_Set task:_ Turn the rows from the start of the records through the line containing "outline of Glio-Twarbo, Grand Gedeh, Liberia" into a numbered list, omitting blank lines. Leave the pictures out of the answer.

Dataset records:
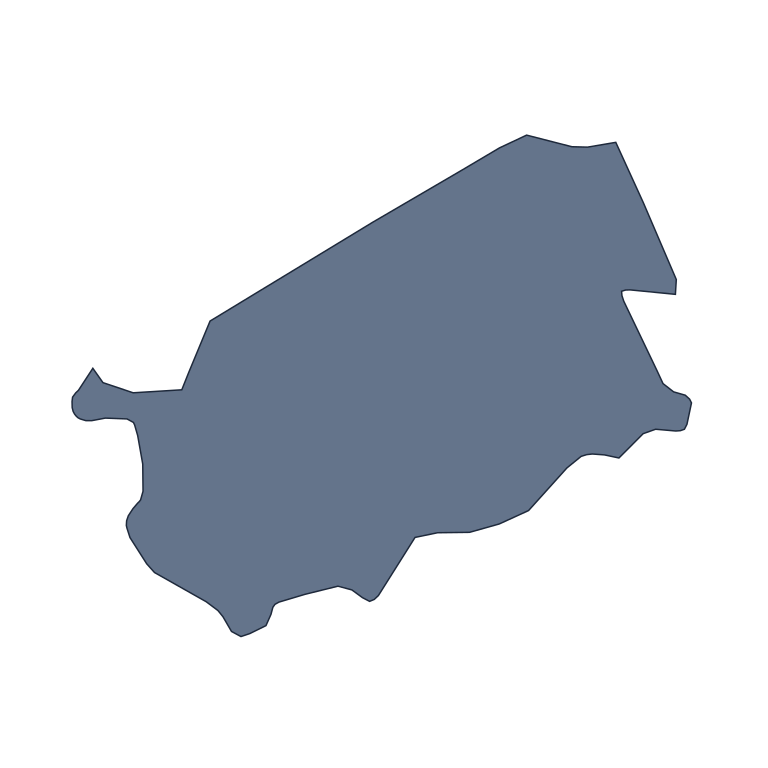 the border of El Progreso, rotated 7°
{"feature_id": "GTM-1956", "entity_name": "El Progreso", "entity_type": "Department", "adm_level": 1, "iso_a3": "GTM", "parent_name": "Guatemala", "parent_adm1": "", "projection": "natural_earth1", "projection_center": [-90.123, 14.917], "detail": "fine", "context": "isolated", "style": "filled", "palette": "slate", "viewbox_px": 768, "rotation_deg": 7, "n_neighbors": 0, "source": "natural_earth", "source_scale": "10m", "svg_char_len": 1283}
<svg xmlns="http://www.w3.org/2000/svg" viewBox="0 0 768 768"><g transform="rotate(7 384 384)"><path d="M92.5,456.7L86.7,455.7L84.2,454.7L82.2,453.2L80.5,451.5L78.8,449.1L77.4,445.5L76.5,439.4L76.5,435.0L79.1,430.4L81.5,427.5L93.1,403.9L104.9,416.9L136.1,423.3L184.0,414.4L188.7,396.6L203.7,342.7L353.1,224.8L433.6,163.5L469.8,135.6L495.2,119.6L541.5,125.6L557.1,124.1L584.6,115.9L619.4,172.6L661.4,244.7L662.3,259.5L616.7,260.6L612.3,261.3L608.5,263.0L609.4,267.3L611.9,272.6L653.3,337.4L660.9,349.6L672.4,356.5L684.4,358.4L689.2,361.8L691.5,365.3L689.6,387.1L687.7,392.3L683.9,394.2L679.3,395.1L659.1,395.8L647.3,401.7L626.2,428.8L611.5,427.5L599.3,428.1L593.8,429.4L588.5,431.8L575.8,445.0L542.9,492.0L515.4,508.9L487.0,520.8L455.3,525.1L433.5,532.5L404.2,594.7L400.6,599.0L396.2,601.5L388.7,598.7L377.2,592.3L362.9,590.3L331.2,602.4L306.3,613.3L302.6,616.0L300.9,619.2L299.9,626.4L296.3,638.2L281.2,648.1L274.5,651.3L272.8,652.1L262.8,648.2L252.5,634.6L246.8,629.1L234.1,621.8L179.2,599.1L170.4,591.4L150.6,567.4L146.4,558.3L145.5,555.8L145.2,551.1L146.3,545.9L150.1,538.2L154.0,532.3L155.3,530.7L156.5,528.8L157.9,519.8L154.3,492.9L145.8,465.2L141.5,455.1L140.0,452.7L133.2,450.0L111.6,451.8L98.4,456.0L92.5,456.7Z" fill="#64748b" stroke="#1e293b" stroke-width="1.5"/></g></svg>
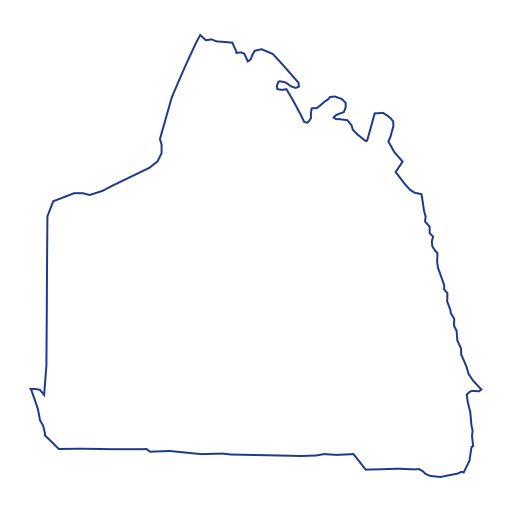 outline of Glio-Twarbo, Grand Gedeh, Liberia
{"feature_id": "62588387B48887094579275", "entity_name": "Glio-Twarbo", "entity_type": "district", "adm_level": 2, "iso_a3": "LBR", "parent_name": "Liberia", "parent_adm1": "Grand Gedeh", "projection": "albers", "projection_center": [-7.549, 5.712], "detail": "fine", "context": "isolated", "style": "outline", "palette": "blue", "viewbox_px": 512, "rotation_deg": 0, "n_neighbors": 0, "source": "geoboundaries", "source_scale": "gbopen_adm2", "svg_char_len": 2392}
<svg xmlns="http://www.w3.org/2000/svg" viewBox="0 0 512 512"><path d="M44.7,435.2L48.4,438.7L58.8,449.0L80.5,448.7L113.1,449.2L118.1,449.2L123.6,449.2L142.7,449.2L146.5,449.0L149.9,451.7L153.2,451.6L155.6,451.5L169.8,451.0L196.0,453.6L201.1,454.1L222.6,453.6L230.9,454.5L269.4,455.3L301.4,456.0L316.2,455.5L324.2,454.1L336.5,454.9L353.5,454.1L365.7,469.6L379.8,469.3L398.0,468.7L414.6,469.4L419.1,469.1L422.5,471.0L425.5,473.9L430.0,475.9L440.4,477.0L449.8,475.1L457.6,473.6L461.5,471.8L463.7,472.4L469.5,460.7L471.5,447.0L473.1,446.3L472.7,441.8L472.0,436.2L472.6,430.6L471.4,425.2L470.3,412.4L467.8,402.1L466.7,394.6L469.6,391.9L471.4,391.1L474.0,390.9L479.0,391.3L481.3,389.5L473.0,380.5L468.5,373.9L466.5,366.7L461.1,354.2L461.1,348.6L457.3,340.4L456.6,330.8L454.0,325.8L454.2,318.8L450.8,313.2L450.4,310.0L447.2,301.5L447.4,293.2L444.1,289.3L444.2,285.5L442.2,279.4L438.1,268.2L437.1,261.8L437.5,253.2L435.1,250.7L432.3,246.3L431.8,241.5L433.1,236.6L429.7,233.3L429.6,226.6L425.1,221.6L425.6,216.4L424.0,210.7L422.9,203.1L421.5,194.1L414.8,192.8L410.1,189.9L404.8,184.0L396.3,172.9L395.6,172.1L402.6,161.6L394.3,152.1L388.4,141.5L390.4,137.0L393.4,126.0L393.2,121.3L390.8,118.5L387.5,115.7L384.3,113.7L383.2,112.9L378.4,113.2L374.7,113.4L367.3,140.0L366.5,141.1L365.4,140.8L357.3,134.4L352.9,129.8L351.4,125.1L347.4,120.2L338.9,119.1L336.0,119.1L333.6,117.5L334.4,116.4L336.8,114.7L343.8,112.1L345.6,107.7L345.7,103.0L342.0,99.1L334.8,96.5L330.0,97.0L328.2,99.2L323.9,102.3L320.0,105.6L317.1,107.9L315.5,108.2L312.5,108.2L311.6,108.4L310.9,113.9L310.9,118.2L308.9,121.3L307.0,122.7L305.5,122.2L304.1,121.8L300.7,114.7L294.4,102.9L286.5,89.2L282.1,89.9L277.4,89.2L276.8,85.8L278.6,81.5L280.7,81.4L285.4,82.4L291.4,86.5L295.6,87.9L298.9,86.6L298.5,82.7L293.0,76.5L282.0,63.9L272.8,54.0L261.6,49.2L254.7,50.8L252.1,55.4L250.9,59.0L248.8,60.9L247.8,61.4L245.9,57.0L244.1,53.5L240.7,52.4L236.5,52.9L236.0,50.9L232.4,42.7L225.4,42.0L216.5,41.4L211.6,39.4L205.8,40.2L200.2,35.0L195.7,43.5L184.7,67.3L174.6,90.7L171.6,97.9L159.9,139.2L161.6,144.5L161.6,153.2L160.4,155.6L157.5,161.4L149.4,167.8L112.3,185.7L102.4,190.9L89.7,195.0L82.7,193.2L74.1,193.2L57.8,199.5L53.2,201.3L47.4,216.4L47.2,245.4L47.0,268.3L46.8,309.5L46.4,365.6L44.1,394.9L39.9,389.8L34.5,388.9L30.7,389.0L31.4,390.1L37.9,409.0L40.0,420.2L43.2,425.9L45.1,434.0L44.7,435.2Z" fill="none" stroke="#1e3a8a" stroke-width="2"/></svg>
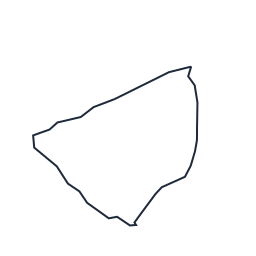 Barnard Hill, Castries, Saint Lucia (Natural Earth projection), rotated 124°
{"feature_id": "8701671B17450854784889", "entity_name": "Barnard Hill", "entity_type": "district", "adm_level": 2, "iso_a3": "LCA", "parent_name": "Saint Lucia", "parent_adm1": "Castries", "projection": "natural_earth1", "projection_center": [-60.989, 14.014], "detail": "fine", "context": "isolated", "style": "outline", "palette": "slate", "viewbox_px": 256, "rotation_deg": 124, "n_neighbors": 0, "source": "geoboundaries", "source_scale": "gbopen_adm2", "svg_char_len": 590}
<svg xmlns="http://www.w3.org/2000/svg" viewBox="0 0 256 256"><g transform="rotate(124 128 128)"><path d="M203.9,67.1L202.7,69.8L191.6,69.4L167.1,68.3L161.5,67.4L158.2,66.9L153.9,64.2L136.6,53.5L124.9,54.8L123.9,55.0L109.9,59.4L107.7,60.4L99.8,63.9L94.7,67.2L90.9,69.8L68.0,84.7L56.6,95.4L55.3,96.6L51.5,107.0L42.4,109.8L42.5,110.6L58.7,125.2L111.6,155.3L129.9,168.2L145.3,173.3L162.9,189.6L173.2,192.2L180.6,197.7L187.2,202.5L196.7,194.8L199.6,165.6L207.7,146.7L207.7,132.9L212.9,120.0L213.6,93.4L207.7,87.4L207.7,71.9L203.9,67.1Z" fill="none" stroke="#1e293b" stroke-width="2"/></g></svg>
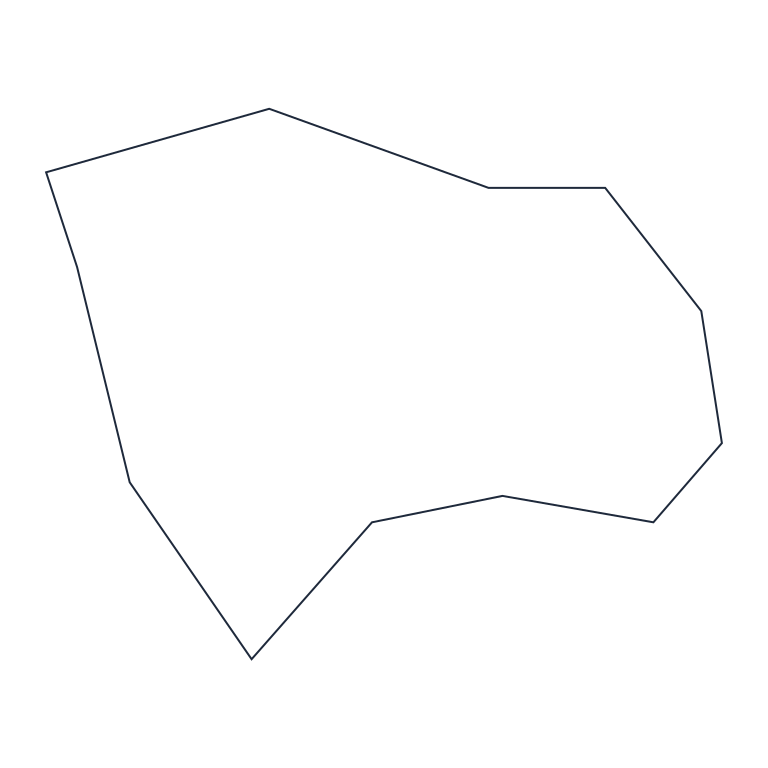 SVG path tracing the border of Salford
{"feature_id": "GBR-5676", "entity_name": "Salford", "entity_type": "Metropolitan Borough", "adm_level": 1, "iso_a3": "GBR", "parent_name": "United Kingdom", "parent_adm1": "", "projection": "natural_earth1", "projection_center": [-2.406, 53.486], "detail": "fine", "context": "isolated", "style": "outline", "palette": "slate", "viewbox_px": 768, "rotation_deg": 0, "n_neighbors": 0, "source": "natural_earth", "source_scale": "10m", "svg_char_len": 281}
<svg xmlns="http://www.w3.org/2000/svg" viewBox="0 0 768 768"><path d="M129.7,482.3L77.1,267.1L46.1,172.3L269.2,108.8L488.6,187.9L605.2,187.9L701.3,311.1L721.9,443.1L653.4,522.3L502.4,495.9L372.0,522.3L251.6,659.2L129.7,482.3Z" fill="none" stroke="#1e293b" stroke-width="2"/></svg>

_Solution for this exercise:_
1.  the border of El Progreso, rotated 7°
2. {"feature_id": "GTM-1956", "entity_name": "El Progreso", "entity_type": "Department", "adm_level": 1, "iso_a3": "GTM", "parent_name": "Guatemala", "parent_adm1": "", "projection": "natural_earth1", "projection_center": [-90.123, 14.917], "detail": "fine", "context": "isolated", "style": "filled", "palette": "slate", "viewbox_px": 768, "rotation_deg": 7, "n_neighbors": 0, "source": "natural_earth", "source_scale": "10m", "svg_char_len": 1283}
3. <svg xmlns="http://www.w3.org/2000/svg" viewBox="0 0 768 768"><g transform="rotate(7 384 384)"><path d="M92.5,456.7L86.7,455.7L84.2,454.7L82.2,453.2L80.5,451.5L78.8,449.1L77.4,445.5L76.5,439.4L76.5,435.0L79.1,430.4L81.5,427.5L93.1,403.9L104.9,416.9L136.1,423.3L184.0,414.4L188.7,396.6L203.7,342.7L353.1,224.8L433.6,163.5L469.8,135.6L495.2,119.6L541.5,125.6L557.1,124.1L584.6,115.9L619.4,172.6L661.4,244.7L662.3,259.5L616.7,260.6L612.3,261.3L608.5,263.0L609.4,267.3L611.9,272.6L653.3,337.4L660.9,349.6L672.4,356.5L684.4,358.4L689.2,361.8L691.5,365.3L689.6,387.1L687.7,392.3L683.9,394.2L679.3,395.1L659.1,395.8L647.3,401.7L626.2,428.8L611.5,427.5L599.3,428.1L593.8,429.4L588.5,431.8L575.8,445.0L542.9,492.0L515.4,508.9L487.0,520.8L455.3,525.1L433.5,532.5L404.2,594.7L400.6,599.0L396.2,601.5L388.7,598.7L377.2,592.3L362.9,590.3L331.2,602.4L306.3,613.3L302.6,616.0L300.9,619.2L299.9,626.4L296.3,638.2L281.2,648.1L274.5,651.3L272.8,652.1L262.8,648.2L252.5,634.6L246.8,629.1L234.1,621.8L179.2,599.1L170.4,591.4L150.6,567.4L146.4,558.3L145.5,555.8L145.2,551.1L146.3,545.9L150.1,538.2L154.0,532.3L155.3,530.7L156.5,528.8L157.9,519.8L154.3,492.9L145.8,465.2L141.5,455.1L140.0,452.7L133.2,450.0L111.6,451.8L98.4,456.0L92.5,456.7Z" fill="#64748b" stroke="#1e293b" stroke-width="1.5"/></g></svg>
4.  outline of Glio-Twarbo, Grand Gedeh, Liberia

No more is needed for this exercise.